Friday, March 19, 2010

Awareness

 Today I read a blogpost from a lady that has become my friend through the blogging world. Another friend clued me into her blog when Andrew was midway through this treatments. This blog friend has a son that has gone through neuroblastoma also and has had similiar treatments and diagnosis. As I read her blog today, it opened my eyes a little wider to the cancer world. I have always heard about St. Jude's hospital or been surrounded by pink during "breast cancer awareness" month. I pass ribbons in the store aisles and see logos on bumper stickers. Now when I see those same things I glance a little longer. I read a little closer. Why? Because I have been touched personally by cancer. It was always my greatest fear...what if I get cancer? What if someone I love gets cancer? Will I survive? Well, we have been touched by it and we have made it to the other side. But as I read this blog post I realized even more how ugly the cancer world, and especially the pediatric cancer world it. How blessed we are to have our son home, in our arms, well...alive. As I transition out of "trauma mode" I long to begin to make a difference in this scary world. To comfort other hurting families. To raise awareness...I mean serious awareness of the signs of cancers and how to detect them early on. I want to give back to organizations that support cancer research so kids like my own have a chance at life. And I want others to jump on this band wagon.  My husband is a pastor in our church in our local city and I long to find other families in that city that wrestle with cancer. Families that not only need physical hope of healing, but hope of a God that loves them and can offer them more than they will ever find anywhere else. And my voice is a little louder because of our experience. I would love for you to take a minute and read my friend's blog quote. Read and thank God again for us because of the mercy shown to Andrew. Read and see how you can become more aware of cancer signs and how to help others. This isn't meant to be a depressing or alarming email to make you panic. It is meant to really rise awareness of the brokenness that goes on with families.....families like you and me.

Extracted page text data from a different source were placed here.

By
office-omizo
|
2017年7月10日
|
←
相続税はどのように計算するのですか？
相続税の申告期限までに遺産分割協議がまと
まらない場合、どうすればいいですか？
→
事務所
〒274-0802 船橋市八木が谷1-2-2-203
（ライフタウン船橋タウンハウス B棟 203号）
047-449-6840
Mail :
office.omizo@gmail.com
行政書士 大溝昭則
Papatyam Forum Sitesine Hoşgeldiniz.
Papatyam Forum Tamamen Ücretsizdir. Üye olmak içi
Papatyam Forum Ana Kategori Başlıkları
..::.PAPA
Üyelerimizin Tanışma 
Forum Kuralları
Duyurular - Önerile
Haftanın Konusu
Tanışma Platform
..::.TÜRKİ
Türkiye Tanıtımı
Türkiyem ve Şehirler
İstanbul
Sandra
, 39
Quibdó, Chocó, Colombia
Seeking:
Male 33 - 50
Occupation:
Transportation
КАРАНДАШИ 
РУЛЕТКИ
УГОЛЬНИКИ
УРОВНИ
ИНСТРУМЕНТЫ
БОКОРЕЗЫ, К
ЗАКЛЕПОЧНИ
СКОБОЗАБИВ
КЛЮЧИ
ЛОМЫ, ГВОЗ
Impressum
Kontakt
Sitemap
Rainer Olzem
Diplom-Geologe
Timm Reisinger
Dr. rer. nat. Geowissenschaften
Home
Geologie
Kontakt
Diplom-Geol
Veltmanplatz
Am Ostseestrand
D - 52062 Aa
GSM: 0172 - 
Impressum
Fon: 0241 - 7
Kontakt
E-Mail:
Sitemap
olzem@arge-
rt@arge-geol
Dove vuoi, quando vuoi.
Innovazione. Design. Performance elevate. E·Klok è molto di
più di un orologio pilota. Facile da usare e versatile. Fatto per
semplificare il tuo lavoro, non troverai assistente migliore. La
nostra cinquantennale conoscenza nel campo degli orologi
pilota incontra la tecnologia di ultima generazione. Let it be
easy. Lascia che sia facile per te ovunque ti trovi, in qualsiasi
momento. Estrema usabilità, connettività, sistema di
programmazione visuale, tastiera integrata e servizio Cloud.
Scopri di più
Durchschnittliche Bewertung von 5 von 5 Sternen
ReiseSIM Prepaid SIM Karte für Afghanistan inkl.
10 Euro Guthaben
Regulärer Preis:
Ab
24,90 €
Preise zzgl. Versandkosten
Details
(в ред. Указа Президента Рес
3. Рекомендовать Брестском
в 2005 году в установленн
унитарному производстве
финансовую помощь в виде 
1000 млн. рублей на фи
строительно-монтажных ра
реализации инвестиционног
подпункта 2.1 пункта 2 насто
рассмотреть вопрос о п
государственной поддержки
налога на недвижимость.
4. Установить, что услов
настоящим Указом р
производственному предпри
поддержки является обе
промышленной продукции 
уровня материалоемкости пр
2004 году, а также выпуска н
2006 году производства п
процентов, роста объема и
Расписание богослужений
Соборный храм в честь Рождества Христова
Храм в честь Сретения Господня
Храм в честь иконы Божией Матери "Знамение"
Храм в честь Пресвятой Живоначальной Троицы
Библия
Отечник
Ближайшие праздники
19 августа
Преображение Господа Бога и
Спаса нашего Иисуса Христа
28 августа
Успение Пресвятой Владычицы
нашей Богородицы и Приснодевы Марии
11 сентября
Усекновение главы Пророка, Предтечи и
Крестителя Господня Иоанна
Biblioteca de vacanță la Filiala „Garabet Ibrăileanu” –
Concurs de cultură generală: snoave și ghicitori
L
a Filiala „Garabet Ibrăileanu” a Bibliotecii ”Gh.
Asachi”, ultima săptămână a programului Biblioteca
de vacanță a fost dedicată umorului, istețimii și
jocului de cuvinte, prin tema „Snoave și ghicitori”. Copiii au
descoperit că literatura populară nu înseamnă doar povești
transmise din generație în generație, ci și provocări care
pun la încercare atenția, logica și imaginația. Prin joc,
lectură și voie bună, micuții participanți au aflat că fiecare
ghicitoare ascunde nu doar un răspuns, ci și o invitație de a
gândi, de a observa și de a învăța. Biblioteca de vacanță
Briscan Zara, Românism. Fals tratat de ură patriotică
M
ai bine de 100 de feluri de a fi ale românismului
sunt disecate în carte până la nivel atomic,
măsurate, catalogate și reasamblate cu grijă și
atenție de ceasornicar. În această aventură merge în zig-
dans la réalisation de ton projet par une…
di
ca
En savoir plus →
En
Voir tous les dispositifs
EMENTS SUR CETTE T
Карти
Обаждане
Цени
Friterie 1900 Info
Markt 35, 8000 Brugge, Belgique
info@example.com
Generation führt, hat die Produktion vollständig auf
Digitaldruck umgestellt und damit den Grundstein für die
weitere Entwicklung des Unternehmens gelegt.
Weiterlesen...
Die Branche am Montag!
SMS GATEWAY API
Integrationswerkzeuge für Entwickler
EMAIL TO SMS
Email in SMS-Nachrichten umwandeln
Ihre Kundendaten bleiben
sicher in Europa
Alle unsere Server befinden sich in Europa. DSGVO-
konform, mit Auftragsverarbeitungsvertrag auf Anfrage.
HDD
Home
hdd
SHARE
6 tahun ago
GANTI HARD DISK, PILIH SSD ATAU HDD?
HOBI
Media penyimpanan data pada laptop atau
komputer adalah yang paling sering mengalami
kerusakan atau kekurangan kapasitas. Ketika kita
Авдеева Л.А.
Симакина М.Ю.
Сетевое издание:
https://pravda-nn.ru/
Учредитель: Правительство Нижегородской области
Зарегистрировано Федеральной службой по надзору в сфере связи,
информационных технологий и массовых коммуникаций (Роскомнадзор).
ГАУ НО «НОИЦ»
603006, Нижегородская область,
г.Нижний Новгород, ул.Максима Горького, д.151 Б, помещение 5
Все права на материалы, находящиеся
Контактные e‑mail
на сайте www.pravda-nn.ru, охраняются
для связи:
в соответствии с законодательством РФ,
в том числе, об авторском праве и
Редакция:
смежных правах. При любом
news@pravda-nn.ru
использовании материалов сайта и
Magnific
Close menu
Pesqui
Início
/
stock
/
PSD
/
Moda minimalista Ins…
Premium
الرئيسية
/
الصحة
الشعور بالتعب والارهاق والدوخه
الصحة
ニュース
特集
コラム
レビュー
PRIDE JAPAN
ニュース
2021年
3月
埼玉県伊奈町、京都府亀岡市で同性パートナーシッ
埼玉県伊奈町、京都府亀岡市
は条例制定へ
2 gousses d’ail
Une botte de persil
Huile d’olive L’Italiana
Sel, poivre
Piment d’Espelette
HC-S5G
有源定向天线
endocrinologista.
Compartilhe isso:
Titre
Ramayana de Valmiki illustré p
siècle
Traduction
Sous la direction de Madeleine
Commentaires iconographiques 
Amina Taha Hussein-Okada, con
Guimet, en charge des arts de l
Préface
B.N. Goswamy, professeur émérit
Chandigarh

"Today I received a solicitation from St Jude's hospital in the mail. You know the ones...you get a great sheet of return address labels along with a plea for a donation? The lady of a few years ago would have taken those labels and thrown away the rest. Today I actually read it. I know St. Jude is very involved with pediatric cancer treatment and research. They included a chart that compared 5-year survival rates for several different types of pediatric cancer. The chart compared survival rates from 1962 to present day. It was shocking to see how low survival rates were for children only 50 years ago...as low as 4%.


The encouraging news was just how much survival rates have increased in the last 5 decades. For example Acute Lymphoblastic Leukemia had a 5-year survival rate of only 4% in 1962 and now...the survival rate is 94%!!! Earlier detection, better screening tests, and improved treatment options have all impacted survival rates in amazing ways! Of the 10 types of childhood cancer listed, 6 of them have survival rates of greater than 85%.

The bad news is that Neuroblastoma had the lowest survival rate of all the types of cancer listed. The 5 year survival rate for children with Neuroblastoma is a dreadful 55%. I was shocked to see how much lower the survival rate was for NB than Leukemia, Lymphoma, and other cancers of the eye, kidneys, and bone. I have to say that I instantly thought of 10 or so children I know of with NB, and yes, only about half of them are still alive. This statistic is scary...

I think why this statistic is so shocking to me is because Neuroblastoma is a relatively new word in my vocabulary. I bet if I was to ask you how many of you had heard of NB before my son, many of you would join me in saying you hadn't ever heard that word. And this is precisely why I need to continue to speak out about this disease...raise awareness...educate parents about warning signs...raise research money...and support families fighting this disease. I understand that research money for NB is low because kids are diagnosed with other types of cancer in greater numbers, but that certainly doesn't minimize the impact that this disease has on the 700 children who are diagnosed each year. I need to keep talking about it."

Thank you dear friends and family for taking the time to read our posts. Thank you for continuing to pray for our family that continues to need daily strength and energy. Thank you for becoming just a little more aware of the battle that many people fight with cancer and taking time to think about your health. We love you all dearly.